実は、朝礼前の準備時間は残業代請求で争点になりやすいポイントの一つです。
この記事では、建設業における準備時間と労働時間の考え方について解説します。
労働時間の判断基準
労働時間とは、会社の指揮命令下に置かれている時間をいいます。
つまり、
- 会社から行うよう指示されている
- 実質的に参加が義務になっている
- 業務を行うために必要な行為である
場合は、労働時間と判断される可能性があります。
朝礼前の準備とは?
建設業では朝礼前に次のような作業が行われることがあります。
- 工具の準備
- 資材の積み込み
- 車両点検
- 現場ごとの機材確認
- 作業内容の打ち合わせ
- 現場への出発準備
これらが会社の指示で行われている場合は、労働時間と判断される可能性があります。
よくあるケース① 資材の積み込み
例えば、
午前8時から朝礼開始
しかし実際には、
午前7時30分に出社して
- 資材積み込み
- 工具準備
- 車両への搬入
を行っている場合です。
この30分が業務として必要であれば、労働時間と判断される可能性があります。
よくあるケース② 現場へ向かうための準備
会社集合後、
- 社用車へ乗車
- 資材確認
- 現場指示の共有
などを行う場合も同様です。
単なる待機ではなく業務準備の一環であれば、労働時間として扱われる可能性があります。
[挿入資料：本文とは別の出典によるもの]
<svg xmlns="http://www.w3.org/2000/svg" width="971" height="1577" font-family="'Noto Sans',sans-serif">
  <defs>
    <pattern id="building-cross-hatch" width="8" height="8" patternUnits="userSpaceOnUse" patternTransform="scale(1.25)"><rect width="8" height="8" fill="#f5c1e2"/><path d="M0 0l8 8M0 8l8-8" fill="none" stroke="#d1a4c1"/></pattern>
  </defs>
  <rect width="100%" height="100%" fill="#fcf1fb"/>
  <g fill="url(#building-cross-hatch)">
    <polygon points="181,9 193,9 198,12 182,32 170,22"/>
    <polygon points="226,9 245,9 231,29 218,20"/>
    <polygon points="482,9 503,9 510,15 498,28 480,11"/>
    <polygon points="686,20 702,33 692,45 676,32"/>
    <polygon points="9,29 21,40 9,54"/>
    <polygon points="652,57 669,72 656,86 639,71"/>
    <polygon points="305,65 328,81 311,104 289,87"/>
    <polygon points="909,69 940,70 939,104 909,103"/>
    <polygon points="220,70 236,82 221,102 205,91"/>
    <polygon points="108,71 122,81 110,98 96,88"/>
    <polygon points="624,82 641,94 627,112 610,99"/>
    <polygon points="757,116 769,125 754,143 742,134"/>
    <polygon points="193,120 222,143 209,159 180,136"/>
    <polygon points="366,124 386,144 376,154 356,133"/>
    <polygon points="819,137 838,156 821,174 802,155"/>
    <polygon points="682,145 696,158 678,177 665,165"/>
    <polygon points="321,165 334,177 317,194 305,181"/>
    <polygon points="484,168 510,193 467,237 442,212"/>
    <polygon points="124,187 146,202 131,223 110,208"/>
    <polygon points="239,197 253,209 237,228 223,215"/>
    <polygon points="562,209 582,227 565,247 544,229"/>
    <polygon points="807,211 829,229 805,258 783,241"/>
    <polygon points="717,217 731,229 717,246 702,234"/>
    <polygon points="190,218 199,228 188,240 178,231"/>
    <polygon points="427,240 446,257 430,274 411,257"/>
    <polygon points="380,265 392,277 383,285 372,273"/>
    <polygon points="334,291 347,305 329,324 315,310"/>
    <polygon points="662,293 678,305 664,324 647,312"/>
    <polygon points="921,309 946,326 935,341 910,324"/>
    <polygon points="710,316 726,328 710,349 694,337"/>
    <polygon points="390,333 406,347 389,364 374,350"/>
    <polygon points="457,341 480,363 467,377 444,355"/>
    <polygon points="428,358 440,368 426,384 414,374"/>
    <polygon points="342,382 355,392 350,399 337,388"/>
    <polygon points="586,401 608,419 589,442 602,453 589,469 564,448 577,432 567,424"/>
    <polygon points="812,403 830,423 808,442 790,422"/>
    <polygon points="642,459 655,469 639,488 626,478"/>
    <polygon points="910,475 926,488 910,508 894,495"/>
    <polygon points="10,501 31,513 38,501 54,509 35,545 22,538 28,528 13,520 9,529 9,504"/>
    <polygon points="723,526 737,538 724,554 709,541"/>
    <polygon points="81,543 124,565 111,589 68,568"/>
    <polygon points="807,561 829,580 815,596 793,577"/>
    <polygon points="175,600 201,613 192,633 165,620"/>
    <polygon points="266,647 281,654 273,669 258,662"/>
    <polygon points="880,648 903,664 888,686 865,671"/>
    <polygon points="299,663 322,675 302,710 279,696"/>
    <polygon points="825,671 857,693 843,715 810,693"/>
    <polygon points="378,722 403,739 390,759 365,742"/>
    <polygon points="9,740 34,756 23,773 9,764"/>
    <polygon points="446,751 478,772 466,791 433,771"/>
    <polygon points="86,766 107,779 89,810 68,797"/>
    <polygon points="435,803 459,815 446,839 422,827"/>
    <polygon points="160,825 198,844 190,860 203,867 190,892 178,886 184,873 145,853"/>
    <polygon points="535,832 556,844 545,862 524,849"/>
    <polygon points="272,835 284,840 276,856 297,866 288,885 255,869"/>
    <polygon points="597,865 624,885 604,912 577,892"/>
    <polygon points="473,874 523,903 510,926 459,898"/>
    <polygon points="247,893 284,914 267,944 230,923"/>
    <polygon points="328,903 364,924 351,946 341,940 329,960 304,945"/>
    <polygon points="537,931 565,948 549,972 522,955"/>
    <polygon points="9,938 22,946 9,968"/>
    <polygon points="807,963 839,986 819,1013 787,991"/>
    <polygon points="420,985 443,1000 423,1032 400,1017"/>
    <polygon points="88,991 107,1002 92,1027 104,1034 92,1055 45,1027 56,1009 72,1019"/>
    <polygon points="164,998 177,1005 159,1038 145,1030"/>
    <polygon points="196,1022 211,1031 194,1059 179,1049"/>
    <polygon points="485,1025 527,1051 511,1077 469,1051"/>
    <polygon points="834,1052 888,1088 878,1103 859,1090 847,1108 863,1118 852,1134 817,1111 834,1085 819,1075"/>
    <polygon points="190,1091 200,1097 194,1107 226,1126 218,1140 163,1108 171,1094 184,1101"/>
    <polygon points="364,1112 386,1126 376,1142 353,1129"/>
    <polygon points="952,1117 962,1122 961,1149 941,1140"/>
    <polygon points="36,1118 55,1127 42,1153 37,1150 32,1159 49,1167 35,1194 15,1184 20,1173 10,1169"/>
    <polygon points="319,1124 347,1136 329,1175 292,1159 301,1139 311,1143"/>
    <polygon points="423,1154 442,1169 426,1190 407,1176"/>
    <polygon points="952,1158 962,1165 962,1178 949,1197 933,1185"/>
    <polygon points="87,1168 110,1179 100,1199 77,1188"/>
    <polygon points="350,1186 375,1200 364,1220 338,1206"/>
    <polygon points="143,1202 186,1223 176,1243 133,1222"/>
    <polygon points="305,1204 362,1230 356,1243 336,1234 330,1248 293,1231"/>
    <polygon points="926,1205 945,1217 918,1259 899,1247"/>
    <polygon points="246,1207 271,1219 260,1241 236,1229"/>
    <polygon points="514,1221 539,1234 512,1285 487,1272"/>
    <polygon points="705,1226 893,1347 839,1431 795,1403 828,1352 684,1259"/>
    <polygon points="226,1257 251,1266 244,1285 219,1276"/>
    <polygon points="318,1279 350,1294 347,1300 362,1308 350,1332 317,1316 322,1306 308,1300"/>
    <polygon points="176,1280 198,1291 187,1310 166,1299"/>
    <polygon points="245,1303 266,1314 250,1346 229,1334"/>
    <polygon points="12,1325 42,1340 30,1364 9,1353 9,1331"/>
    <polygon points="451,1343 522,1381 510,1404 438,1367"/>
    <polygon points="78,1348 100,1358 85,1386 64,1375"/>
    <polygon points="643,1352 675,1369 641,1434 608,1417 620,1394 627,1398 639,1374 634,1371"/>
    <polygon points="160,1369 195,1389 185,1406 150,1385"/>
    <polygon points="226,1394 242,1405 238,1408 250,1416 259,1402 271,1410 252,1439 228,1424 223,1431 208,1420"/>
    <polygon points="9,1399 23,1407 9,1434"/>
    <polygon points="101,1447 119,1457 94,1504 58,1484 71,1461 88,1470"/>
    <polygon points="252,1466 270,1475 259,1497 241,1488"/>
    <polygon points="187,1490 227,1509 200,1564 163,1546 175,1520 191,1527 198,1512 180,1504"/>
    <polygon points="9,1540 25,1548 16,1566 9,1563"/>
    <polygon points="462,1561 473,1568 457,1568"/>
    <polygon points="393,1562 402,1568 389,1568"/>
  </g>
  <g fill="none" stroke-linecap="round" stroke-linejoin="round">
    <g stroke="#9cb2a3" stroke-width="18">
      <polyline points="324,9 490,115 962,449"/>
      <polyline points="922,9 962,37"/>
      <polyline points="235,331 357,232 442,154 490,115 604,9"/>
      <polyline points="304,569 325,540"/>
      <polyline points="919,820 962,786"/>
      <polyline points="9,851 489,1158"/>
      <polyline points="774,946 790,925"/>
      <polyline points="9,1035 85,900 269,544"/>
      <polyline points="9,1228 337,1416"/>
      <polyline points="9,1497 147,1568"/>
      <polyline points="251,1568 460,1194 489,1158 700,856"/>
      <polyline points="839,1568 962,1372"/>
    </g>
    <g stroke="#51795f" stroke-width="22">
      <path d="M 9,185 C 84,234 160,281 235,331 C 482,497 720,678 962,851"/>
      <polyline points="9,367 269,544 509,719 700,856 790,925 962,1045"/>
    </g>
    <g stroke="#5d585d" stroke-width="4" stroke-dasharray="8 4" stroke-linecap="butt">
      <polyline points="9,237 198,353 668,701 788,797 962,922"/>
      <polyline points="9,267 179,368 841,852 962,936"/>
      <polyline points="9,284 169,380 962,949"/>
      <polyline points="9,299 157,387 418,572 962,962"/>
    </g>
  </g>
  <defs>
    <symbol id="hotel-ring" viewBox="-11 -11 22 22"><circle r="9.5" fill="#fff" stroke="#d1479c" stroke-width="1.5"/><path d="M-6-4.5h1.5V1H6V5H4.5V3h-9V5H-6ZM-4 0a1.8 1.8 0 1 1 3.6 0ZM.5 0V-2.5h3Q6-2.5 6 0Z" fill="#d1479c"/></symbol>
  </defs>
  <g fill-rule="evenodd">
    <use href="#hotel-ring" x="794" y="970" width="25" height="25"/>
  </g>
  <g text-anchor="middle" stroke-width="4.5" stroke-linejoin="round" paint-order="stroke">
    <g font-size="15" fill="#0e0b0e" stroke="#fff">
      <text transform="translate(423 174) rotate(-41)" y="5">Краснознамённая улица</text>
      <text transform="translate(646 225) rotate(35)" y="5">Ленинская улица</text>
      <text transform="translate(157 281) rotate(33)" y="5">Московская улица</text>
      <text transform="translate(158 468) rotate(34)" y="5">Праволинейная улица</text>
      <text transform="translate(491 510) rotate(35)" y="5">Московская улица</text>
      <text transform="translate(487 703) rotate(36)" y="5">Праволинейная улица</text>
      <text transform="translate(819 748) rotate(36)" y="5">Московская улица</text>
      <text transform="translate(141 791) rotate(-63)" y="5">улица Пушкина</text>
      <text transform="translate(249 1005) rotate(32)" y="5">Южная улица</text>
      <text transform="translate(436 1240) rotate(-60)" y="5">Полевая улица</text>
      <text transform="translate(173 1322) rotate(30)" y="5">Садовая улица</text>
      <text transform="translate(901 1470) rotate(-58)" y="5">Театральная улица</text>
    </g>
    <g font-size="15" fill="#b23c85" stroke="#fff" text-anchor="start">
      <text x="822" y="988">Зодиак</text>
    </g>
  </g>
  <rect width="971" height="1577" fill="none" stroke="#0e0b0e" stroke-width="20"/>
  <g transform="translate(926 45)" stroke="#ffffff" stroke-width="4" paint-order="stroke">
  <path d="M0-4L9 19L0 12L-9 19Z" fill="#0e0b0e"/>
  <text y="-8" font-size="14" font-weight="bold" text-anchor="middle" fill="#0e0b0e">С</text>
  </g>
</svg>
なお、残業代の請求権には時効があり、原則として3年が上限となります。
よくあるケース③ 自主的な準備
一方で、
従業員が自主的に早く来て、
- コーヒーを飲む
- 私物整理をする
- 雑談する
などの場合は通常労働時間にはなりません。
重要なのは、
会社の指示や業務上の必要性があるかどうか
です。
残業代請求で問題になる理由
建設業では、
タイムカードの打刻が朝礼開始時刻になっていることがあります。
しかし実際には、
その前から準備作業が始まっているケースも少なくありません。
そのため退職後に、
「毎日30分早く出勤していた」
として未払い残業代を請求されることがあります。
1日30分でも数年分積み重なると高額になる場合があります。
(厚労省は「始業・終業時刻の確認・記録は使用者自らの現認またはタイムカード等の客観的記録が原則」と定めています。会社側がタイムカードの打刻時刻を始業時刻として一方的に管理しているだけでは不十分であることに注意が必要です。)
会社が取るべき対策
トラブル防止のためには、
出勤時刻を明確にする
何時から業務開始なのかルール化する。
勤怠記録を正確に残す
タイムカードや勤怠システムを活用する。
準備作業の扱いを整理する
業務として行わせる場合は労働時間として管理する。
就業規則を見直す
実態に合ったルールを整備する。
滋賀県の建設業でも注意が必要
滋賀県内の建設会社でも、
- 人手不足
- 労働時間管理の厳格化
- 退職者からの請求
により、残業代トラブルの相談が増えています。
特に朝の準備時間や現場移動時間は見落とされやすいため注意が必要です。
まとめ
建設業における朝礼前の準備時間は、
会社の指示に基づき業務として行われている場合、
労働時間と判断される可能性があります。
「朝礼開始前だから労働時間ではない」
とは限りません。
自社の運用に不安がある場合は、勤怠管理や就業規則を見直し、将来の残業代請求リスクに備えることが重要です。